Os seis meses da gestão de Levy no banco foram marcados por atritos com o governo e funcionários

Paulo Guedes: ministro do Economia chegou a conversar em particular com presidente Bolsonaro sobre indicação de Levy para o BNDES (André Coelho/Bloomberg)

Paulo Guedes: ministro do Economia chegou a conversar em particular com presidente Bolsonaro sobre indicação de Levy para o BNDES (André Coelho/Bloomberg)

EC

Estadão Conteúdo

Publicado em 17 de junho de 2019 às 07h28.

Brasília — A escolha de Joaquim Levy para a presidência do Banco Nacional de Desenvolvimento Econômico e Social (BNDES) - da qual pediu demissão neste domingo, 16, após ameaça pública - teve vício de origem. O presidente Jair Bolsonaro e três dos seus auxiliares mais próximos na formação da equipe de governo cobraram explicações do então futuro ministro da Economia, Paulo Guedes, assim que o nome do ex-ministro da Fazenda de Dilma Rousseff e ex-secretário de Fazenda de Sérgio Cabral começou a aparecer no noticiário para a presidência do banco de fomento.

Bolsonaro chamou Paulo Guedes para um conversa com esses auxiliares de confiança, contrários à indicação de Levy. "Estão dizendo que você escolheu o cara errado", foi logo dizendo o presidente eleito. Os seis meses da gestão de Levy no banco foram marcados por atritos com o governo e funcionários.

Uma das preocupações do presidente era com a participação do Levy no famoso jantar, que ficou conhecido como a "festa dos guardanapos", em Paris, quando Cabral foi condecorado pelo governo francês.
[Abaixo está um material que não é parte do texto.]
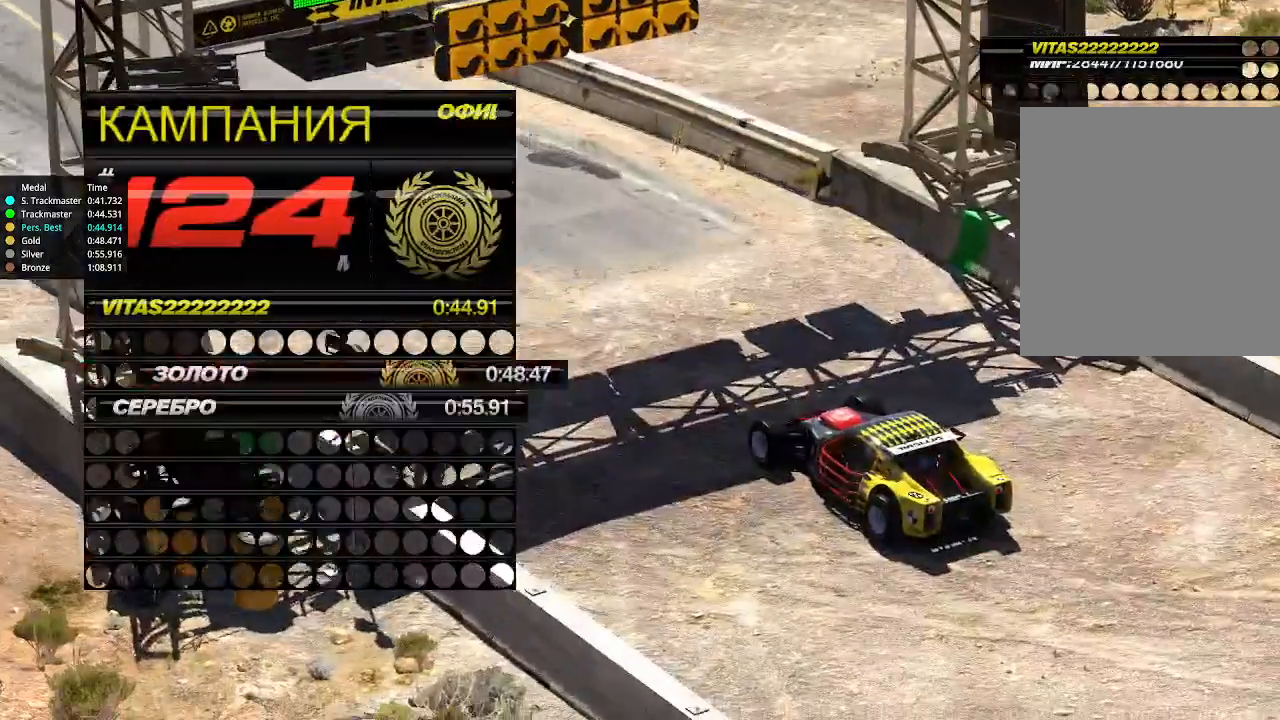
{"keys": [], "events": []}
A foto do jantar, que custou R$ 1,5 milhão, virou um símbolo da farra da corrupção.

Irritado, Guedes pediu uma conversa sozinho com Bolsonaro. Fez uma defesa forte do ex-ministro do governo do PT, um executivo com influência internacional. Diretor do Banco Mundial na época, com passagens em organismos internacionais e no setor financeiro, Levy poderia trazer dinheiro de fora do país para ajudar nos investimentos em infraestrutura que seriam necessários para impulsionar o crescimento da economia.

Guedes botou Levy no telefone com Bolsonaro, que explicou que já esteve a serviço do país em vários governos. Levy acabou sendo nomeando com a chancela de Guedes e Bolsonaro; na posse chegou a dizer que o ministro escolheu os nomes sem interferência política.

Não foi o que aconteceu. Em várias oportunidades de entrevista e "lives", Bolsonaro e seus filhos não perdiam oportunidade, de olho no seu público de apoiadores nas redes sociais, de cutucar o presidente do BNDES. Repetia sempre que era preciso abrir a "caixa preta" do banco, que foi marcado pela política econômica dos governos petistas por empréstimos bilionários para grupos empresariais envolvidos em escândalos de corrupção.

Bolsonaro cobrava nos bastidores uma posição mais firme de Levy sobre os empréstimos feitos para bancar obras na Venezuela, Cuba, Moçambique e Angola durante o governo do PT e que não estão sendo honrados.

O presidente do BNDES insistia que não havia nada que não tivesse sido mostrado. Preparou uma série de perguntas e respostas para detalhar os pontos. Não agradou o presidente e seus auxiliares, que seguiram cobrando a abertura da "caixa preta".

Com Guedes, os problemas começaram já em março, pouco tempo depois da posse. O ministro se mostrava arrependido da escolha de Levy e fazia planos para transferi-lo para um posto do Brasil fora do país assim que tivesse oportunidade.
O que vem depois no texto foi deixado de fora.